Desafios para reduzir os casos de assédio sexual

Enviada em 20/05/2020

Na idade média, durante o feudalismo, era comum relações de suserania e vassalagem, sendo que, o acordo era feito com o homem da família e assim que seus filhos(as) casarem, deveria fazer outro acordo com o suserano, e este doaria outra terra para a nova família, porém, a esposa deveria passar a noite de núpcias com o senhor. Hodiernamente, embora várias medidas já tenham sito tomadas, com o  intuito de garantir a autonomia da mulher e evitar tanto violência física quanto assédio sexual, ainda é notório que não são suficientes, visto que, os números de mulheres violadas fisicamente ou verbalmente cresce diariamente. Tal problemática é devido, principalmente, a culpabilização da vítima e a ineficácia das leis na prática. Diante disso, é necessário medidas para reverter tal situação, assim, minimizando os casos de assédio sexual.

A respeito disso, convém, primordialmente, avaliar que na maioria das vezes a vítima é desvalorizada, colocando-a como responsável pelo crime. Em um episódio da série sex education, tal situação é evidenciada, no qual, uma personagem sofreu assédio sexual no ônibus e por medo de ser culpabilizada optou, inicialmente, em não denunciar o criminoso. Diante disso, é necessário reverter esta situação, visto que, a culpabilização da vítima faz com que elas se intimidam à denunciar, fazendo com que o assediador saia impune da situação.

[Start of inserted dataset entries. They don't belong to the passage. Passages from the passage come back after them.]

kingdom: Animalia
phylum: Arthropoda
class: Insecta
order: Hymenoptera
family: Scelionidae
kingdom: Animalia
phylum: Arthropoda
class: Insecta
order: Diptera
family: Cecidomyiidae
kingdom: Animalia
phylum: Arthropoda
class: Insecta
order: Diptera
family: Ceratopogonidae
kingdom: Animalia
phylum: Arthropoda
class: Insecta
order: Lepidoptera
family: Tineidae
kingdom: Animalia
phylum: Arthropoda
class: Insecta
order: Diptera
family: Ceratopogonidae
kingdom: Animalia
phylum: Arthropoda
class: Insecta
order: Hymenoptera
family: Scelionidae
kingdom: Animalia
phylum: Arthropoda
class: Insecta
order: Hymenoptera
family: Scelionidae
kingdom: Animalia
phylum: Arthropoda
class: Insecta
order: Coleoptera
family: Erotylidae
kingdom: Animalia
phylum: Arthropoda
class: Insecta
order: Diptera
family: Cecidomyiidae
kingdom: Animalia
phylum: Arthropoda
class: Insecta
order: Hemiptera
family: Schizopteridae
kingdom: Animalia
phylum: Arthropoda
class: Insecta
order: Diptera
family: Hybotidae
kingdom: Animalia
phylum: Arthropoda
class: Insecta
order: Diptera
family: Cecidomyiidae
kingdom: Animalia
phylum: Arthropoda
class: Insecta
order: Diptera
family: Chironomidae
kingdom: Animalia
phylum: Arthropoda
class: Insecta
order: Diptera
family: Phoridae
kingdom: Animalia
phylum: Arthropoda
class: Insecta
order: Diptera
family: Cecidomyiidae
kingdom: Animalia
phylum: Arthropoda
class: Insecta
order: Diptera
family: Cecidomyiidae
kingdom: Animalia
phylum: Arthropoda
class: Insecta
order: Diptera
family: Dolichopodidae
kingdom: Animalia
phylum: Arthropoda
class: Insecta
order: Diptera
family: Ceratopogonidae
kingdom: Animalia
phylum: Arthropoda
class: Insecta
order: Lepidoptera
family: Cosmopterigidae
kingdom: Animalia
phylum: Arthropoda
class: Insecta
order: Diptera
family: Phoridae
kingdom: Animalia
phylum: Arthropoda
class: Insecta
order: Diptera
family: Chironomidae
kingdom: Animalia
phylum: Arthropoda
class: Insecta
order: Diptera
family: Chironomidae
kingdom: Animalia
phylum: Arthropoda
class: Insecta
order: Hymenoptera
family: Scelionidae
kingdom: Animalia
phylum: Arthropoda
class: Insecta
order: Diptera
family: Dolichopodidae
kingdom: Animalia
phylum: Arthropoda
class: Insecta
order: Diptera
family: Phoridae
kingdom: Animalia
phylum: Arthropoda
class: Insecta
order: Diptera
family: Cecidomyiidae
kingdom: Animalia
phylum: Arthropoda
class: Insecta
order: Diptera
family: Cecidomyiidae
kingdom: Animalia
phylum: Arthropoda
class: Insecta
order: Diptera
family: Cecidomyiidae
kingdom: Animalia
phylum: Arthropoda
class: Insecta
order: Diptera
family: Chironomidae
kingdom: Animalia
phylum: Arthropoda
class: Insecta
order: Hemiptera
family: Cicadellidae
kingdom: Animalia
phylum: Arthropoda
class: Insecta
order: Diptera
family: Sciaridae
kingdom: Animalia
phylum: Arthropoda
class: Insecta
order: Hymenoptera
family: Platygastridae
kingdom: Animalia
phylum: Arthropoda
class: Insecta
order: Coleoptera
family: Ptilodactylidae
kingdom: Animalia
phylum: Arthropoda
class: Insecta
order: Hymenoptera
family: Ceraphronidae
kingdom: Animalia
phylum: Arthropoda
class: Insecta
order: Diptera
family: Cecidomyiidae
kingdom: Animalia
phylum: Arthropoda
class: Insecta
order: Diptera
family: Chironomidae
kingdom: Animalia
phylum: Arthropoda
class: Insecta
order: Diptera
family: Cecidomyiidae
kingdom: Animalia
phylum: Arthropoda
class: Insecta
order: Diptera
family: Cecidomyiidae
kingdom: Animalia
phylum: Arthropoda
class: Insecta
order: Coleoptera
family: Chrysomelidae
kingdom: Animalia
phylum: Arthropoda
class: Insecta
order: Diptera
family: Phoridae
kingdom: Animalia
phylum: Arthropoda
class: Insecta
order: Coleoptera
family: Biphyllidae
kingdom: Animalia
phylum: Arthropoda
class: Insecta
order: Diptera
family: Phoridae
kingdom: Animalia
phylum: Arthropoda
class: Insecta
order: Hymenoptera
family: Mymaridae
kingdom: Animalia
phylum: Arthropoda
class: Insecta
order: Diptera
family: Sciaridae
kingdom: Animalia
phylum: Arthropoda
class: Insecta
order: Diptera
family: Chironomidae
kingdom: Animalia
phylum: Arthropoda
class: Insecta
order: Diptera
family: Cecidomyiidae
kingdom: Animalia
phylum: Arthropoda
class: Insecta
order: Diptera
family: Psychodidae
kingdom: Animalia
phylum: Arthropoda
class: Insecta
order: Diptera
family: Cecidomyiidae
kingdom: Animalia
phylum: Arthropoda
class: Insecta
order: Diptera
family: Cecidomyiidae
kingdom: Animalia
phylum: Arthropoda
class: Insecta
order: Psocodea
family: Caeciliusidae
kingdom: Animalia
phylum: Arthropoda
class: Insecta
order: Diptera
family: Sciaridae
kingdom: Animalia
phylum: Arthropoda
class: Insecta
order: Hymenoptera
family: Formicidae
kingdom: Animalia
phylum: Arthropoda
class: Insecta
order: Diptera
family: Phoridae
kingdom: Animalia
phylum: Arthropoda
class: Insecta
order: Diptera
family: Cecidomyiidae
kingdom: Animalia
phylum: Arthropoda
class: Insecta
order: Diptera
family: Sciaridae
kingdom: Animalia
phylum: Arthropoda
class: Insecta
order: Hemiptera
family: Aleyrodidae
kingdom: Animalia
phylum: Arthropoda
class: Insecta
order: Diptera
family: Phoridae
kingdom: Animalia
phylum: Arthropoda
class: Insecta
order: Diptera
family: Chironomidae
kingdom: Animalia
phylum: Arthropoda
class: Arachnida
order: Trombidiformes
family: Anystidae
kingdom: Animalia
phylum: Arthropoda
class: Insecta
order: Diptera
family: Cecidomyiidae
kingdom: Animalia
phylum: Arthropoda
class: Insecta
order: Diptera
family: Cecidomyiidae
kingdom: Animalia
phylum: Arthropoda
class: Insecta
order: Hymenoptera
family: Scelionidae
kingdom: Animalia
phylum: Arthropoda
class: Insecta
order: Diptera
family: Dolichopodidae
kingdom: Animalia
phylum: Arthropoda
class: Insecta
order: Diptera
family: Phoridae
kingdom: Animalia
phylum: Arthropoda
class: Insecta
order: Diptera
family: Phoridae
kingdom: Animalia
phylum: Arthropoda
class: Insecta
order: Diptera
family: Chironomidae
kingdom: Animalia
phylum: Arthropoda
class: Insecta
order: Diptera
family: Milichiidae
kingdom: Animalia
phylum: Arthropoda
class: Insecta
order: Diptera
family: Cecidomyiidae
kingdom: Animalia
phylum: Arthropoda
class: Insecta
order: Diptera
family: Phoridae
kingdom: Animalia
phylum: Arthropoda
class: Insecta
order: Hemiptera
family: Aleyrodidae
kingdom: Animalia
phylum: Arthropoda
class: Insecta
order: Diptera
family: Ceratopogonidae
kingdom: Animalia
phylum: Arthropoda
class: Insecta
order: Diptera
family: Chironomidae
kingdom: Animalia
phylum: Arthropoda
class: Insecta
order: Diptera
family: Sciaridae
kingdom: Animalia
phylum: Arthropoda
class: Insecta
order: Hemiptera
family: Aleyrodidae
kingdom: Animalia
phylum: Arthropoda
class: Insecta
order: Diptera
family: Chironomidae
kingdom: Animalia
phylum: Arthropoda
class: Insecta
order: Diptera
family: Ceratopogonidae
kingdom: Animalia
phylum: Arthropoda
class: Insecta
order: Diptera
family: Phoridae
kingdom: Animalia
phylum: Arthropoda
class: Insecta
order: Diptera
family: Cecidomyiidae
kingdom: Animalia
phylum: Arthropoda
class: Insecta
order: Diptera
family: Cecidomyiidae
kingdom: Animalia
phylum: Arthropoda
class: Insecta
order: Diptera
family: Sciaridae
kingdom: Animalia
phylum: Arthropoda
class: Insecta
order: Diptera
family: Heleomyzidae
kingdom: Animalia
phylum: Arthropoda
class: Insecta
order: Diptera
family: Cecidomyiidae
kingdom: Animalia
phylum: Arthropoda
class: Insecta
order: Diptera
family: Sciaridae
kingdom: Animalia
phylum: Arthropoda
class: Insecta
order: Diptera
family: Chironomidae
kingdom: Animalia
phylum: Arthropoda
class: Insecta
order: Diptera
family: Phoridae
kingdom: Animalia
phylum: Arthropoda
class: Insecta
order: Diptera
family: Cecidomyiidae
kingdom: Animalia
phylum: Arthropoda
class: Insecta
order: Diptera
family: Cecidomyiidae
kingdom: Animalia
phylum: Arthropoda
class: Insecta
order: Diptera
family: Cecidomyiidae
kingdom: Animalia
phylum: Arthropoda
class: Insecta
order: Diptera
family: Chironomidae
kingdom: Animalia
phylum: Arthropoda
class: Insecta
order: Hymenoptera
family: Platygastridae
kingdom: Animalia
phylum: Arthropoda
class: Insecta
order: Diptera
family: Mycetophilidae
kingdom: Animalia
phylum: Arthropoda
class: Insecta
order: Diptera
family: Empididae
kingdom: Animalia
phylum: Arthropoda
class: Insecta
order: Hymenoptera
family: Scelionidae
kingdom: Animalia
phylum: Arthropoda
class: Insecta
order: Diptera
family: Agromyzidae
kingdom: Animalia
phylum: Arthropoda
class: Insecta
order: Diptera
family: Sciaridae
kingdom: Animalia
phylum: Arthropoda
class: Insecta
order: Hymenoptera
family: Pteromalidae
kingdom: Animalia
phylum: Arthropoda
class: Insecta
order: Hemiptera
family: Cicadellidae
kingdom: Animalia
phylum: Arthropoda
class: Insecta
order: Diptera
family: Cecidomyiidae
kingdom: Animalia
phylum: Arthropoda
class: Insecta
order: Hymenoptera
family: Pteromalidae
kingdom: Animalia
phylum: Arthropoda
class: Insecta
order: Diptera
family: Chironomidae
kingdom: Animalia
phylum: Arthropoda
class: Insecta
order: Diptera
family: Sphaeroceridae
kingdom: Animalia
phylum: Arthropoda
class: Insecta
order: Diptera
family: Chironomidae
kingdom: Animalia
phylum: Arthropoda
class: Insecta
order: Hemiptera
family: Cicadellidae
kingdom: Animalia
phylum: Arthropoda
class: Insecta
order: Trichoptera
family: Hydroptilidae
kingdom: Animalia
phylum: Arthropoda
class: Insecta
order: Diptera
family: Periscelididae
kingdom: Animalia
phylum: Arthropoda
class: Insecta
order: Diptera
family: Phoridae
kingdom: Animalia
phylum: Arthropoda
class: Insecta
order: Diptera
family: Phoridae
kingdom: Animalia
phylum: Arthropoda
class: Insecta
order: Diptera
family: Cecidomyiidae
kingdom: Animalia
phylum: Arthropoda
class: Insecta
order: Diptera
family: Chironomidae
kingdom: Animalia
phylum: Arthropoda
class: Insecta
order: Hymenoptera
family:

Ademais, em segundo plano, vale salientar o artigo 216-A do Código Penal, a qual, considera o assédio sexual como crime, com pena de 1 a 2 anos de detenção, porém, não é o que ocorre na prática. Segundo o jornal g1,da globo, no primeiro semestre de 2017 foi denunciado 127 casos de assédio sexual, nos trens e metrô de São Paulo, sendo que, somente um foi preso e os outros assediadores foram liberados. Tal situação é preocupante, pois, ao deixar impune um criminoso, há uma grande probabilidade deste cometer novamente o ato, além, da vítima sair como a mentirosa da situação e por consequência estimulará novas vítimas a se silenciarem, por medo de não serem ouvidas.

Levando-se em consideração o que foi abordado, portanto, é necessário que o Ministério da Educação via as escolas promovam, por meio de verbas governamentais, palestras tanto nas escolas quanto em locais públicos, com a finalidade de mostrar a sociedade que a culpa nunca é da vítima, além de estimularem a denúncia, assim, fazendo com que a sociedade se unam em prol do bem e evitando a culpabilização da vítima. Além disso, é mister que o Poder Legislativo, com o apoio do judiciário, crie leis mais rigorosas e garanta a prática delas, assim, a sociedade não se calará diante do assédio e o assediador não saíra impune. Desse modo, ocorrerá a redução do violência sexual.